- **SUPPLIED PASSAGE**:

§ §

For C# programming, this book shows you how to deal with these problems.
Who is the Book Aimed at?
I don't know all the components and controls on the C# Toolbar but one I'd never noticed until I read the book was the BackgroundWorker; it's an easy way to run multiple threads in one app. There's a demo of what happens to GUIs when you run heavy processing in the main thread and it freezes the UI. BackgroundWorkers are then used to keep the UI responsive and delegates are touched on but covered in a later chapter.
By the time you've got through the third chapter, it's been fairly easy with the first 100 pages setting the scene for the more complicated code that's not far away. Chapter four is where the learning curve gets a little bit steeper.
Practical Multi-threading 101
This is actually 75-80% most of what you'll ever need to know about threading but we're only 1/3rd of the way through the book and the rest is the interesting stuff. Chapter five covers debugging for both single-threaded and multi-threaded applications and shows how to use breakpoints and tracepoints.

§ §

- **TASK INSTRUCTIONS**:
A: Write out the passage of the C# threading book review starting with "By the time" and going on through "little bit steeper.".
B: Please condense the paragraph of the C# threading book review that begins "I don't know all the components" into a short bulleted list that keeps its main facts.
C: Pick up the C# threading book review after its final sentence and keep writing it.

§ §

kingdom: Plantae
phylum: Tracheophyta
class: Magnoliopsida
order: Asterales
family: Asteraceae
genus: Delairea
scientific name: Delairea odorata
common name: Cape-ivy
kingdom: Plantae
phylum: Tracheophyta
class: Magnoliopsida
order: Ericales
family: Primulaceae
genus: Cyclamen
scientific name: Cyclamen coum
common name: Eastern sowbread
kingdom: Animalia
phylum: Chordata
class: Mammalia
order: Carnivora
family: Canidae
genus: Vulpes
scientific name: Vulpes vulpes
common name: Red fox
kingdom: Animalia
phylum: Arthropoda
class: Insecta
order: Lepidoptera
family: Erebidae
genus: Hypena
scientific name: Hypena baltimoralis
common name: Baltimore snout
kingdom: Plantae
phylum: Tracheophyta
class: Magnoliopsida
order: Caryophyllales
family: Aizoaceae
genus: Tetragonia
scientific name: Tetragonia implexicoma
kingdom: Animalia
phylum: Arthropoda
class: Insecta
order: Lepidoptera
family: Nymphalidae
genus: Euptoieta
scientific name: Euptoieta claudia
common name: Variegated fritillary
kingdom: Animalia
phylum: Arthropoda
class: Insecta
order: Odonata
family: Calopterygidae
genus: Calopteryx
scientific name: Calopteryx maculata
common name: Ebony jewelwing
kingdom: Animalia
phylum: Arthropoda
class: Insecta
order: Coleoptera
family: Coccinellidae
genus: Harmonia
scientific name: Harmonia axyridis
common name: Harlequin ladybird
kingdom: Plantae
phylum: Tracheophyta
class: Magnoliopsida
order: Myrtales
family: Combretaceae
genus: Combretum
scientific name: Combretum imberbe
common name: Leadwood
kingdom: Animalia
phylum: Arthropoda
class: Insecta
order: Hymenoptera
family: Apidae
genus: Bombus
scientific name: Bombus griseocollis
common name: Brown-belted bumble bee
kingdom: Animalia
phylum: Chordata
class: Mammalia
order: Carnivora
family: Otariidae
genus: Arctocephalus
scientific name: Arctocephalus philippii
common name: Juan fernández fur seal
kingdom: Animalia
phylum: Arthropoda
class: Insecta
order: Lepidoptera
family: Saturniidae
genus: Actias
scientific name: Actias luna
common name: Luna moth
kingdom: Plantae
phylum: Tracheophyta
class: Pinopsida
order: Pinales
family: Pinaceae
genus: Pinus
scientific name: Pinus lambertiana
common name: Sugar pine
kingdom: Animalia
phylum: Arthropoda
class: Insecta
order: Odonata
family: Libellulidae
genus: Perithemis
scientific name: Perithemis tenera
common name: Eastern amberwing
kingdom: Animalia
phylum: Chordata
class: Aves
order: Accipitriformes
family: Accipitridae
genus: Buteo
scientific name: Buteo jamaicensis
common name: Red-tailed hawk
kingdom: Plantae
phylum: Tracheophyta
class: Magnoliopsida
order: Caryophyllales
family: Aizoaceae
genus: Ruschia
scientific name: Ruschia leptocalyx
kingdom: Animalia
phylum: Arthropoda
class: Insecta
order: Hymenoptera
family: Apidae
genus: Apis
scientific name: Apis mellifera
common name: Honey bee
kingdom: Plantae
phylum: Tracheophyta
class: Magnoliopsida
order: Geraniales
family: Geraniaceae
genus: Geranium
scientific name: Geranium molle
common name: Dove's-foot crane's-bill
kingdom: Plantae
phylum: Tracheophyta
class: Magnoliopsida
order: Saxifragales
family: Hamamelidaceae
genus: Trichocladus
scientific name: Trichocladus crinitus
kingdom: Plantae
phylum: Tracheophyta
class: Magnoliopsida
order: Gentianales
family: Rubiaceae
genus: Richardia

§ §

- **RESULTS IN ORDER**:
A:
By the time you've got through the third chapter, it's been fairly easy with the first 100 pages setting the scene for the more complicated code that's not far away. Chapter four is where the learning curve gets a little bit steeper.

B:
- The writer had never noticed the BackgroundWorker on the C# Toolbar before reading the book. It is an easy way to run multiple threads in one app.
- A demo shows that running heavy processing in the main thread freezes the GUI.
- BackgroundWorkers are then used to keep the UI responsive.
- Delegates are touched on here but covered in a later chapter.

C:
The next chapter builds on what's been learnt with an image processing application that splits the job into lots of small images and processes each in its own thread. This is building towards chapter seven where a large numbers of images are processed and the problem of dealing with garbage collection in a multi-threaded application by forcing the garbage collector to be run. There's also a good bit of content in this chapter, on architecting multi-threaded applications to simplify development.
Parallelism and Complexity
In chapter ten, the use of delegates and the Model View Controller (MVC) to make updating the user interface (UI) more snappy is discussed. This is a complicated subject when there are multiple threads all trying to talk to the single UI thread.
Chapter eleven looks at the Microsoft .NET Parallel Extensions library which are Microsoft's take on simplifying parallel computing and will be part of .NET 4.0. The current release for 3.5 is a CTP (Community technology Preview), not the final release. For some developers, keen to use concurrent queue classes or parallelized foreach this could make the whole book worthwhile. It includes a working application.
In the last chapter I think the author is showing off a little (he has deserved it) having an image processing application in a Window that runs even while the window is resized or minimized etc. It's not a bad way to finish the book. If you've worked your way through it all, you'll be able to do that!
In Conclusion
The author really knows his stuff and while some of the book is best described as a little corny (the bit about the killer guards, the FBI, Nasa!), it doesn't detract from the meat of the book and it rightly deserves the 5 star rating.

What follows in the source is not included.